The blockchain scalability trilemma
You might have heard of the scalability trilemma, a term attributed to Ethereum creator Vitalik Buterin. Essentially, it says that it's easy to have a blockchain with two of three key attributes: decentralization, security, and scalability. What's difficult is getting all three; so far, cranking up the volume has always meant sacrificing on another.
District0x presents the problem succinctly: "…if Ethereum nodes become too expensive to run, the network will be more susceptible to centralization. At the same time, requiring each transaction to be processed by every node will make it so Ethereum never scales."
To get around this, Buterin and other Ethereum developers have been experimenting with sharding, in which nodes only process parts of transactions instead of the entirety of every transaction. Bitcoin developers have primarily explored layer 2 solutions, such as Lightning, which allows for some transactions to be processed off-chain so the network doesn't get clogged up with a ton of small payments. But, depending on whom you ask, it's not a totally decentralized or secure solution.
The newly announced Asensys said it has solved the trilemma without going off-chain or sharding transactions. Asensys was founded by JiaPing Wang, who while at Microsoft primarily worked on graphics processing units. He later moved into a role with Sinovation Ventures, a Chinese venture capital fund with an eye on emerging tech.
As part of Sinovation, Wang made his first big foray into blockchains with a conference paper called "Monoxide: Scale out blockchains with asynchronous consensus zones," which he presented alongside Hao Wang of Ohio State University.

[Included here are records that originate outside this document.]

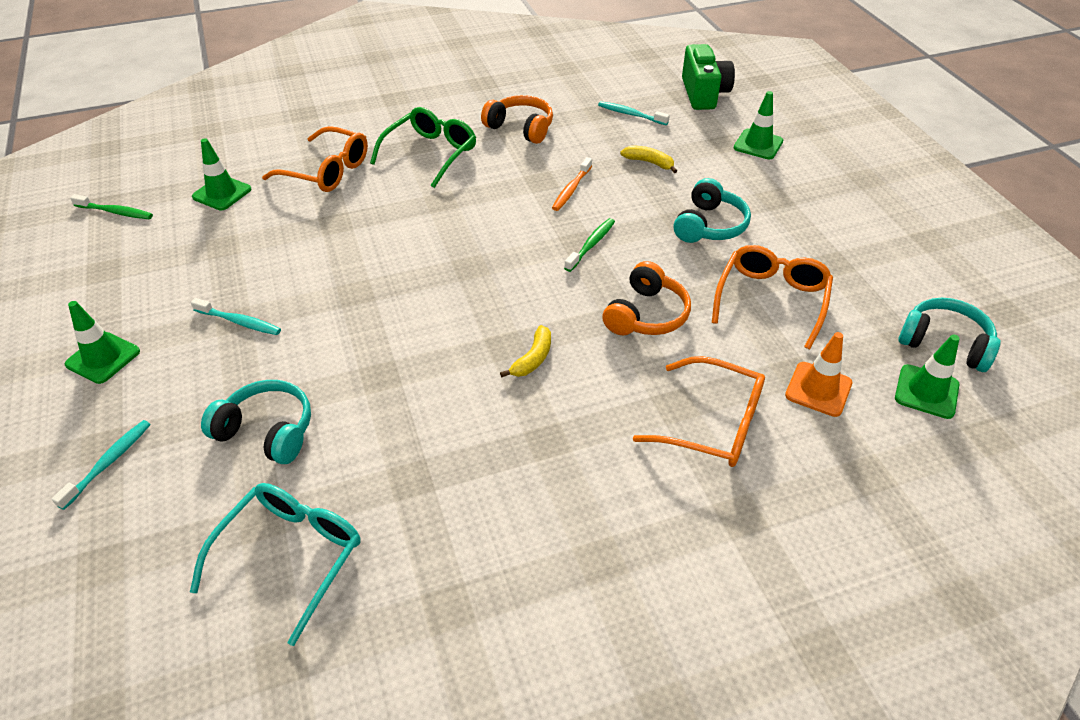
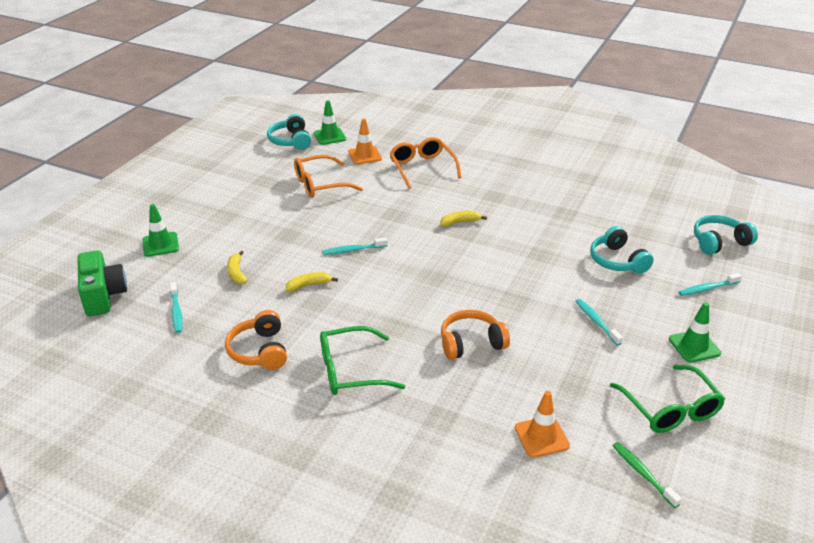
camera: 135 degrees left, 10 degrees down
turquoise glasses [190,483,360,646] -> none
green traffic cone [192,138,251,210] -> orange traffic cone [515,391,570,457]
orange glasses [262,126,368,192] -> none
orange toothbrush [552,157,592,211] -> yellow banana [286,272,338,292]
green toothbrush [564,218,615,272] -> turquoise toothbrush [323,238,388,255]
orange headphones [602,261,691,335] -> orange headphones moved to [441,310,510,360]
turquoise headphones [674,178,751,243] -> turquoise headphones moved to [694,215,758,255]
green camera [682,44,735,110] -> green camera turned 120 degrees clockwise [77,250,127,316]
none -> green glasses [610,365,725,433]

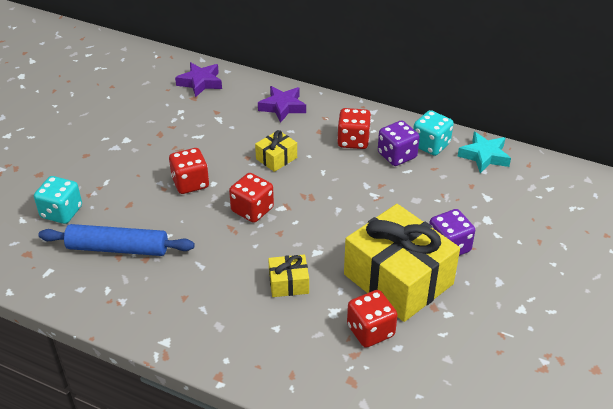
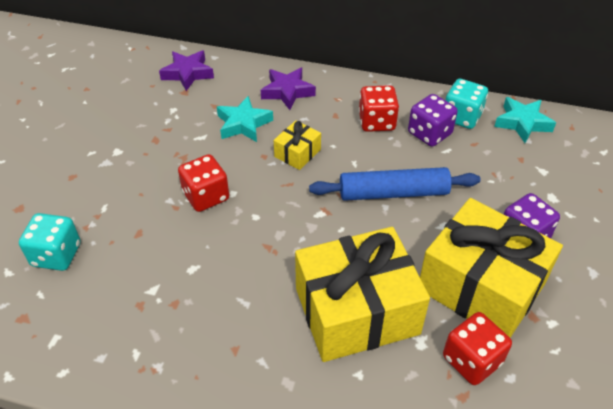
camera: 10 degrees left, 5 degrees up
blue rolling pin [38,224,195,256] -> blue rolling pin moved to [309,167,481,201]
red dice [229,173,274,223] -> none
yellow gift [268,254,309,297] -> yellow gift [295,227,430,362], size x2.28
none -> turquoise star [217,96,273,142]

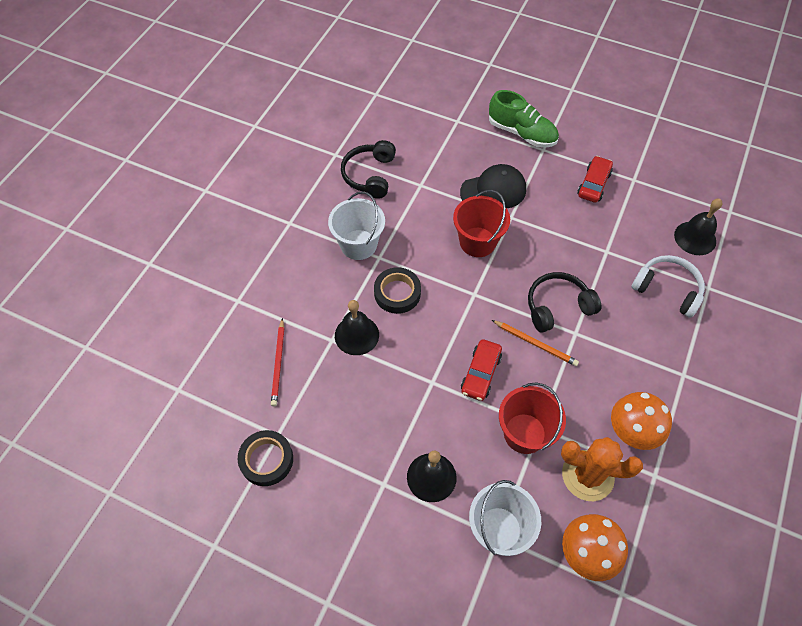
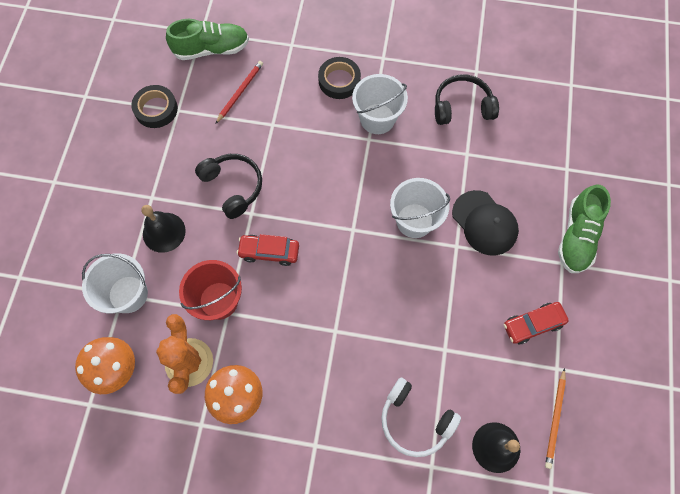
camera: 75 degrees right, 10 degrees up
red pencil [271,318,284,406] -> red pencil turned 135 degrees clockwise [216,61,263,123]
black bell [335,300,379,355] -> none
black tape [374,267,421,314] -> black tape moved to [318,57,361,99]
red bucket [453,190,510,257] -> white bucket [390,178,450,238]
orange pencil [492,320,579,366] -> orange pencil moved to [545,368,566,469]
black headphones [528,272,601,333] -> black headphones moved to [195,154,262,219]
red car [577,156,613,203] -> red car turned 150 degrees clockwise [504,302,569,344]
white headphones [631,255,705,318] -> white headphones turned 105 degrees clockwise [381,378,461,457]
none -> green shoe [166,19,249,60]

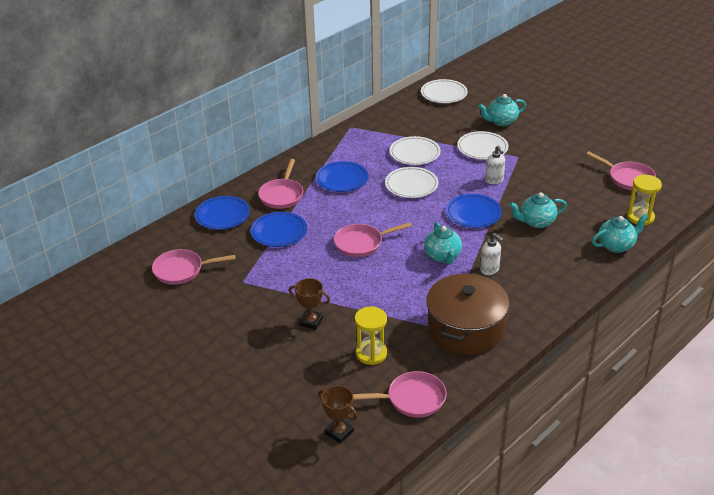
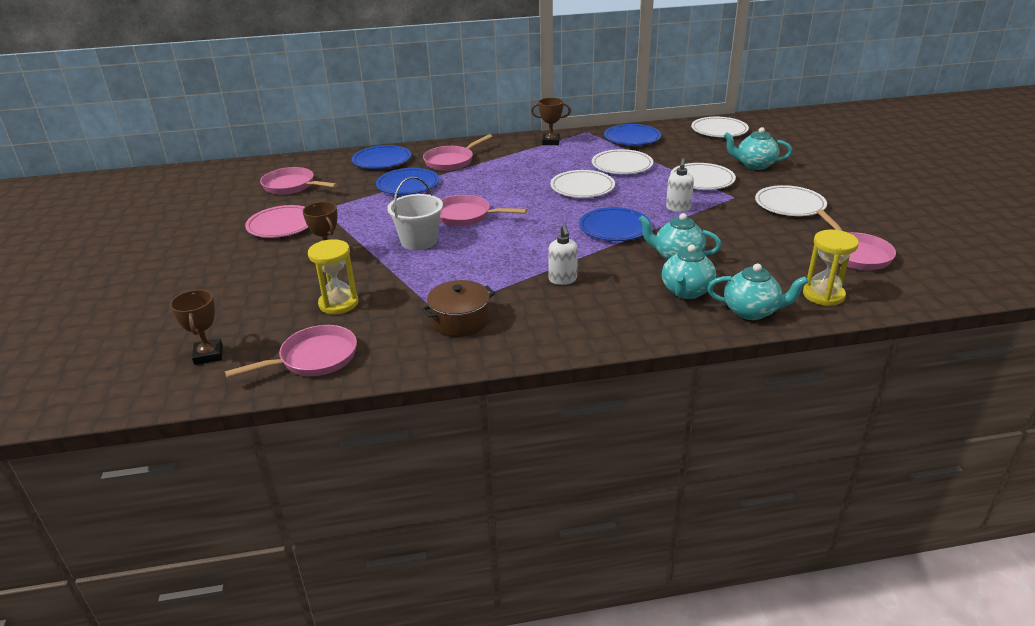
camera: 35 degrees right, 5 degrees down
blue plate [316,161,368,192] -> blue plate moved to [604,124,661,145]
pink pan [353,371,447,418] -> pink pan turned 60 degrees counterclockwise [225,325,357,378]
turquoise teapot [424,222,462,264] -> turquoise teapot moved to [662,244,716,299]
brown pot [426,272,509,355] -> brown pot [421,280,495,337], size x0.57
none -> pink plate [245,205,309,238]
none -> white bucket [387,176,443,250]
none -> brown trophy [531,98,571,145]
none -> white plate [755,185,827,216]

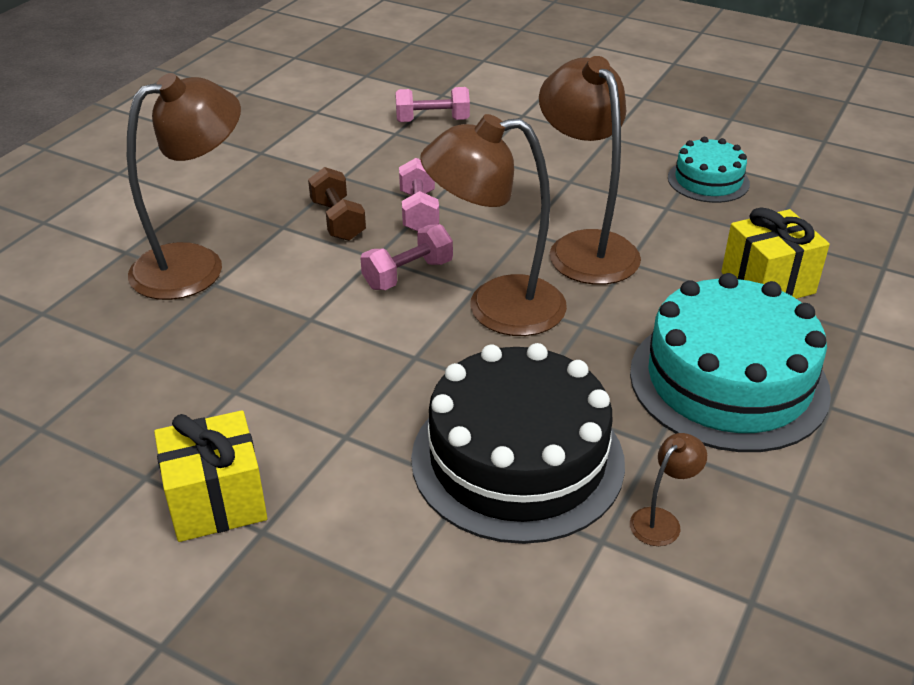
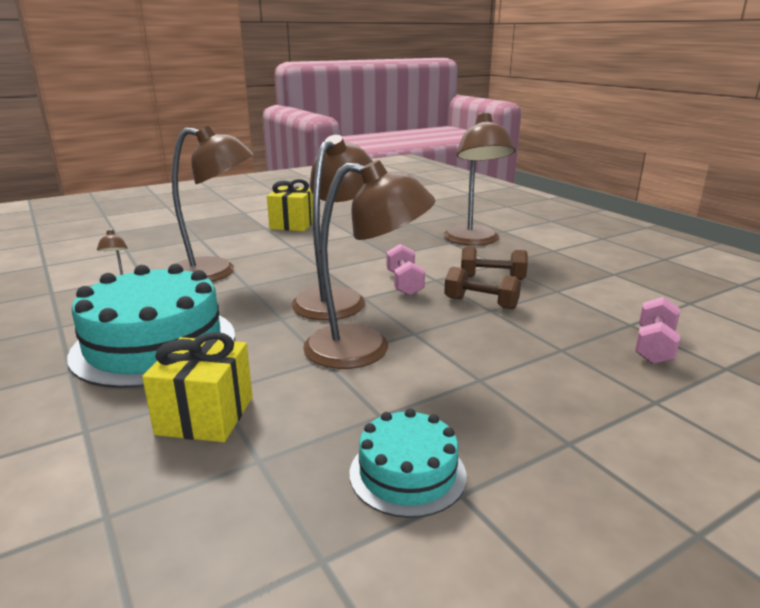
camera: 120 degrees right, 15 degrees down
pink dumbbell [399,158,439,232] -> brown dumbbell [444,266,521,309]
black cake [411,343,625,544] -> brown lamp [172,125,254,282]

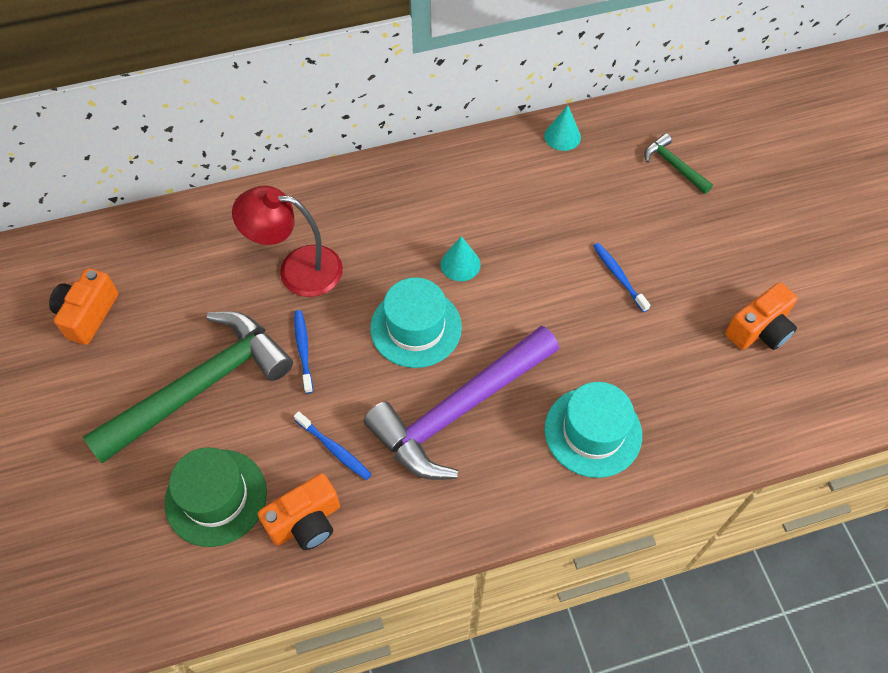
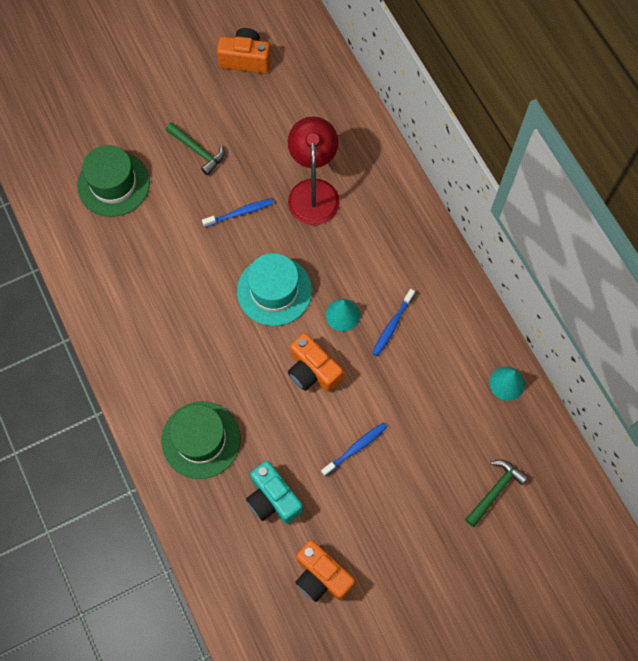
camera: 80 degrees right, 10 degrees up
green hammer [83,311,293,463] -> green hammer [166,122,225,175], size x0.44
orange camera [258,473,340,550] -> orange camera moved to [288,333,343,392]
blue toothbrush [294,411,372,480] -> blue toothbrush moved to [372,289,415,356]
purple hammer [364,325,559,480] -> none
turquoise hat [545,382,642,478] -> green hat [161,401,241,479]
none -> turquoise camera [246,461,303,524]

The paper proposed removing the duplication of efforts built into blockchains and instead spreading the workload across the entire network by creating multiple "zones" within it that work independently and asynchronously. This is what Wang means by being able "divide and conquer" actions on the network.
Aside from higher throughputs and capacity compared to standard-bearer blockchains like Bitcoin and Ethereum, a company press release indicated that "the Asensys protocol increases proportionately to the community size."
But outside of the technology, further details on Asensys are in short supply. Though Wang told Decrypt there is “a global team working from the United States, China, and Germany,” the only other person he specifically named was Michelle Chuang, who is in charge of audience engagement and customer experience. He hinted that Asensys will soon be naming advisors and investors.
In other words, it’s early days.
There's no shortage of people working on scaling solutions for Ethereum, among them Fuel Labs, Connext, and Plasma Group. But Asensys isn't trying to solve Ethereum's scaling issue (or Bitcoin's for that matter). Instead, Asensys is its own blockchain. There's no shortage of those either.
But right now, Asensys’s only public-facing product is a website. Therefore, the company must confront an altogether different dilemma regardless of how scalable, secure, and decentralized its blockchain might turn out to be: how to overcome the first-mover advantage and beat the world's biggest blockchains.